The officer unsuccessfully appealed his termination to the personnel board and the EEOC, and then unsuccessfully contested his termination through a claim for unemployment compensation benefits (in which he represented that he had no disability and can perform his regular job duties). He then obtained employment elsewhere as a police officer. Later, he filed suit against the city in federal court, claiming that the city’s reasons for his termination were a pretext for disability discrimination (his claimed knee problems and high blood pressure), age discrimination, and retaliation for the filing of his EEOC charge of discrimination. Following exhaustive discovery, the Firm moved the court to grant it summary judgment on all the officer’s claims.
In a lengthy and well-reasoned opinion, the court agreed with the city and upheld its termination of the officer.

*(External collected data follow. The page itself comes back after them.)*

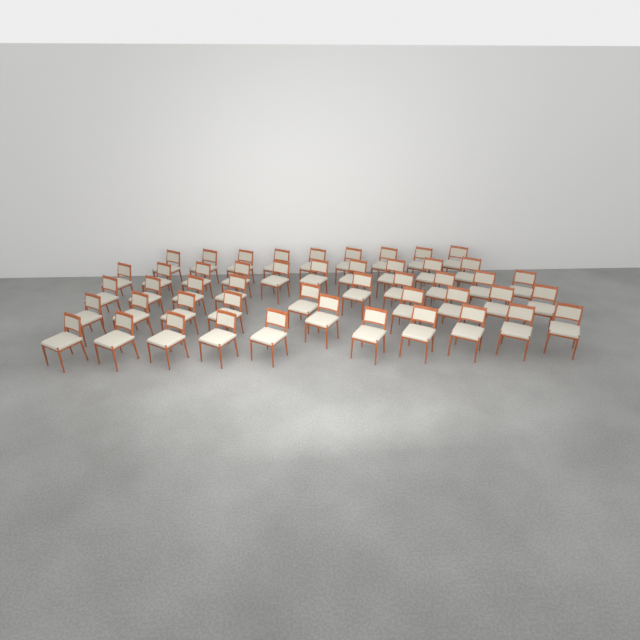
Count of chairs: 48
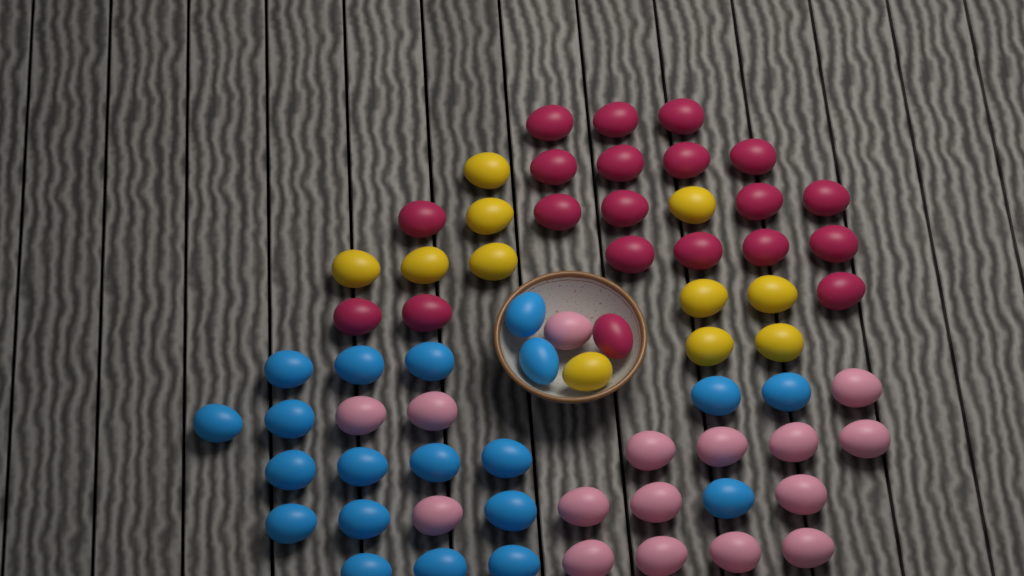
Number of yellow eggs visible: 11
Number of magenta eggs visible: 20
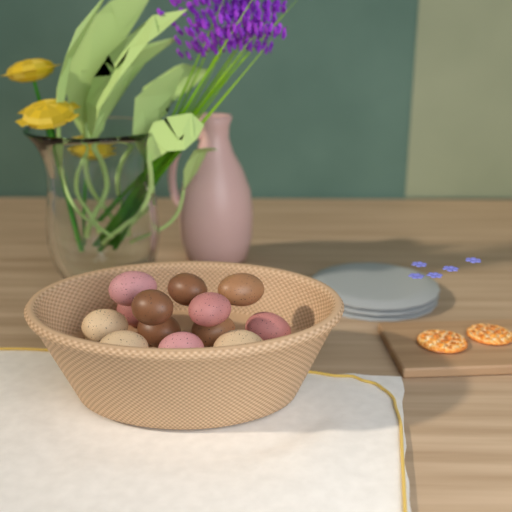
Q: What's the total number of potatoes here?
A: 13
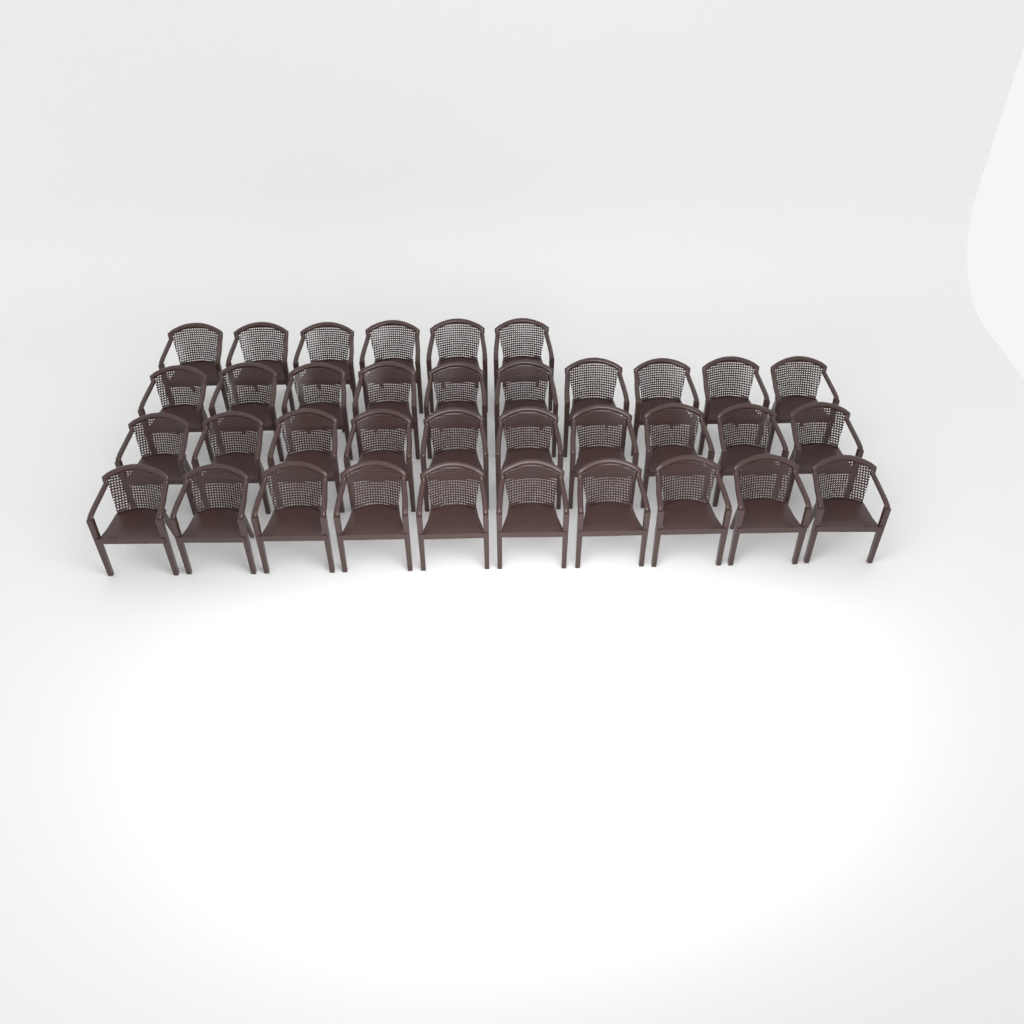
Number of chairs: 36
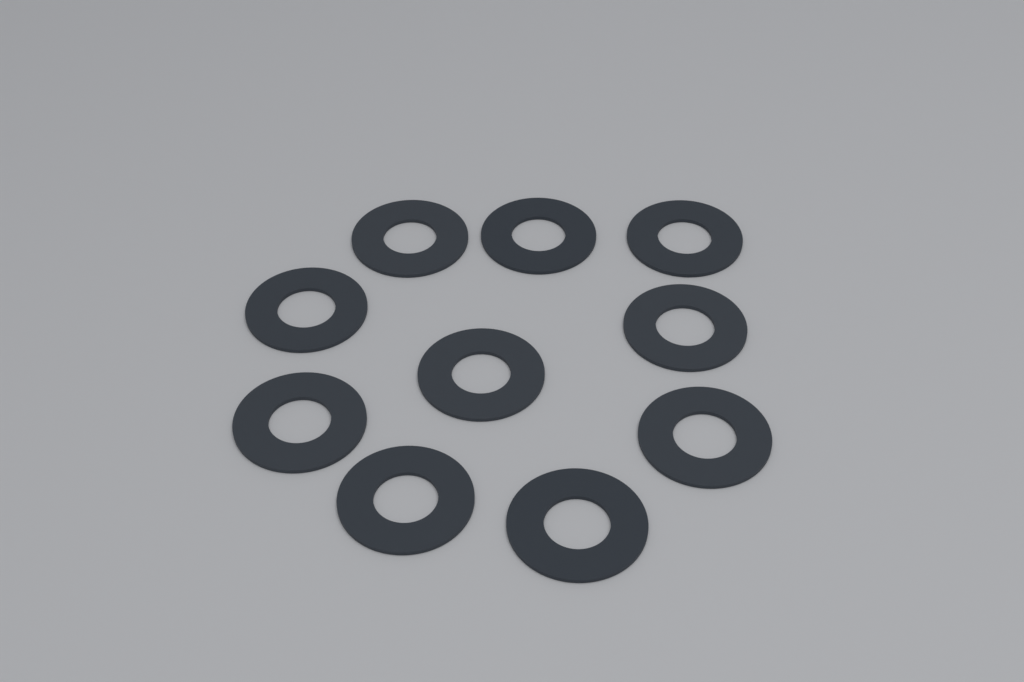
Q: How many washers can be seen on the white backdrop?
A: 10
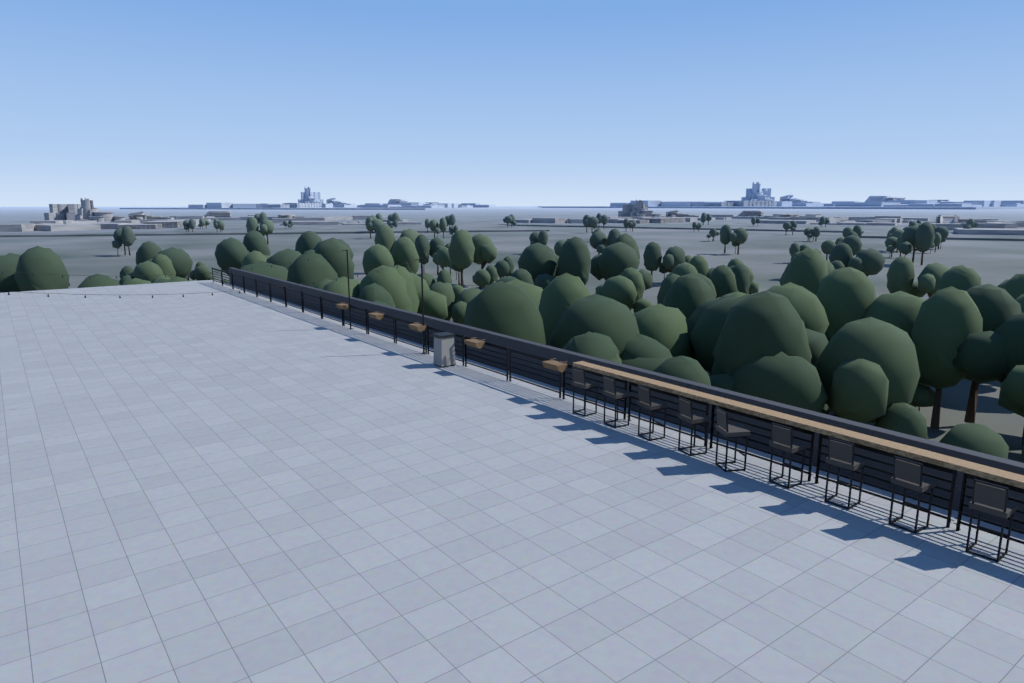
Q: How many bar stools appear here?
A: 9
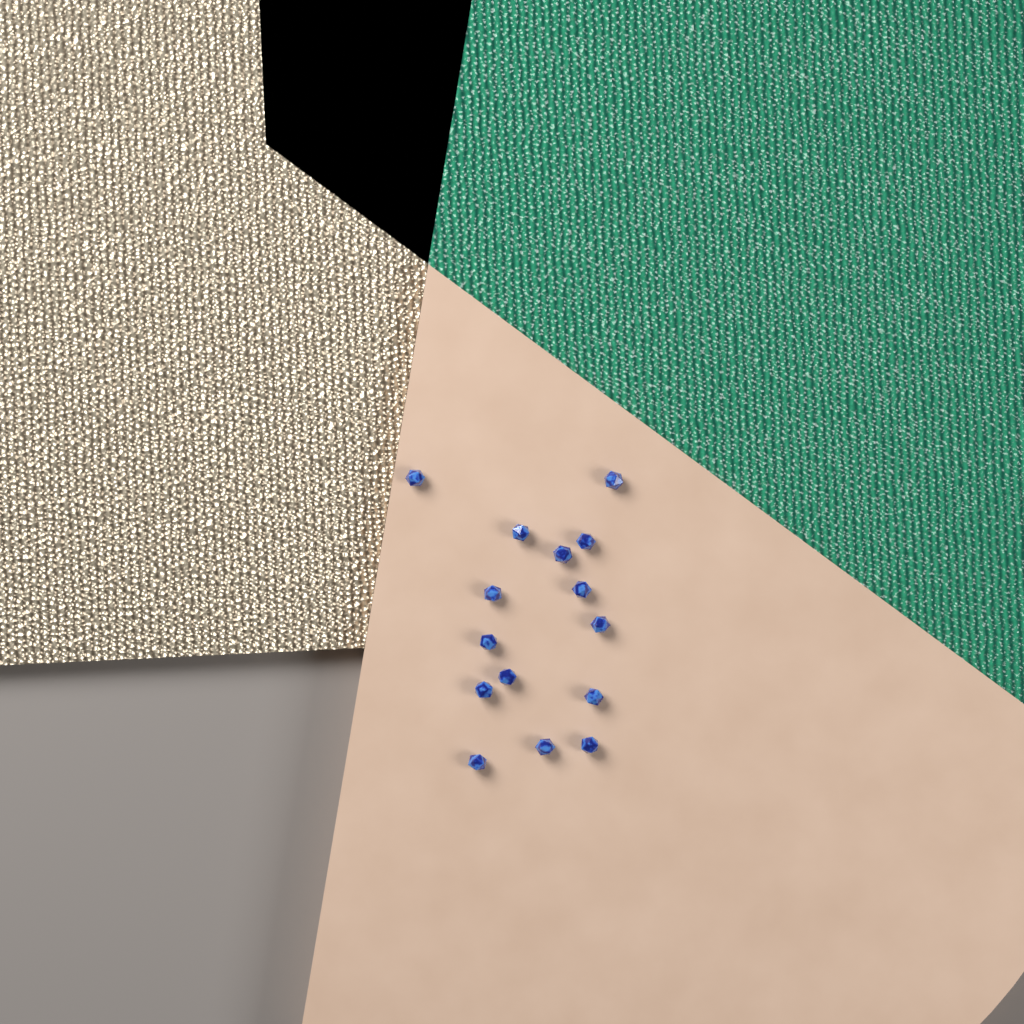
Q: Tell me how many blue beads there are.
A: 15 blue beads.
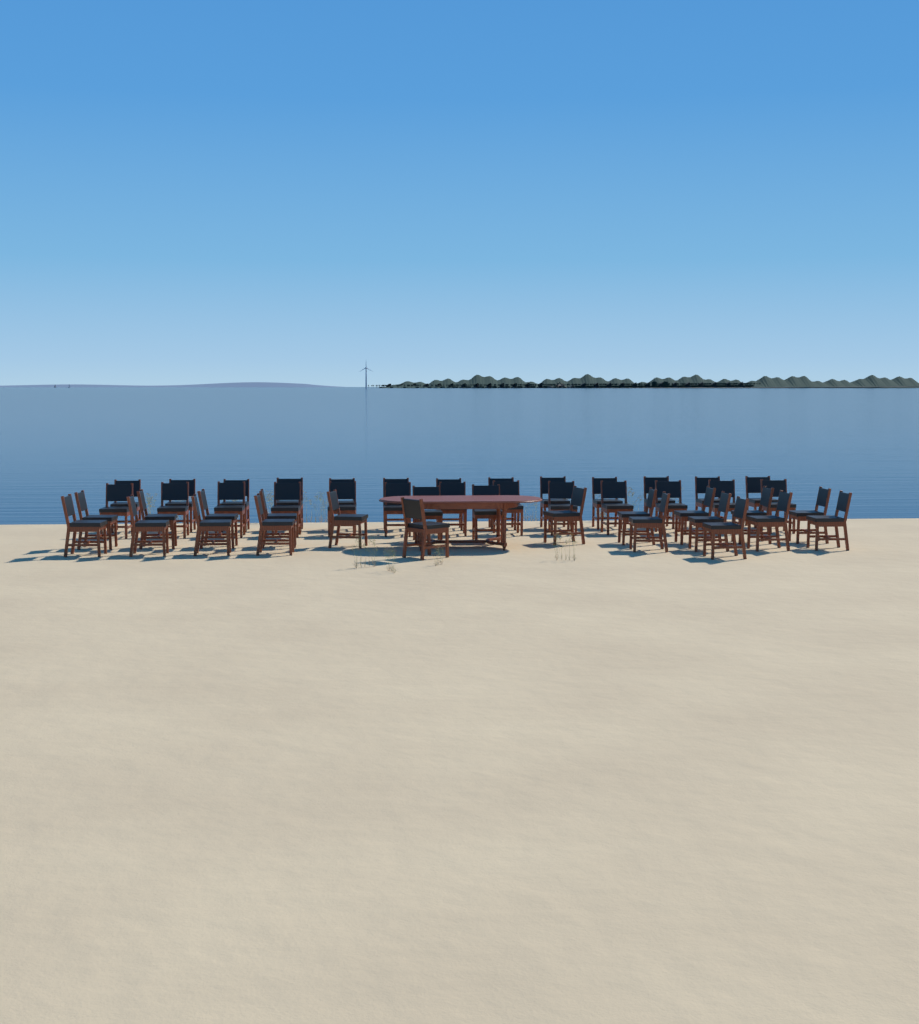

The court concluded that the facts proved the officer had (1) failed to exhaust his administrative remedies regarding his claimed knee disability, (2) failed to establish that his high blood pressure significantly impaired his ability to work as a police officer, (3) failed to establish that either of his claimed disabilities motivated the city to fire him, (4) failed to show that the city had treated him less favorably than any similarly-situated younger or non-disabled police officer, (5) failed to show that the city’s reasons for his termination were a pretext for either disability/age discrimination or retaliation (the court specifically found that the officer’s story and version of events about his traffic stop of the young girl was concocted), and (6) failed to establish a causal connection between the filing of his EEOC charge of discrimination and his termination. Summary judgment was granted for the city and the case was dismissed.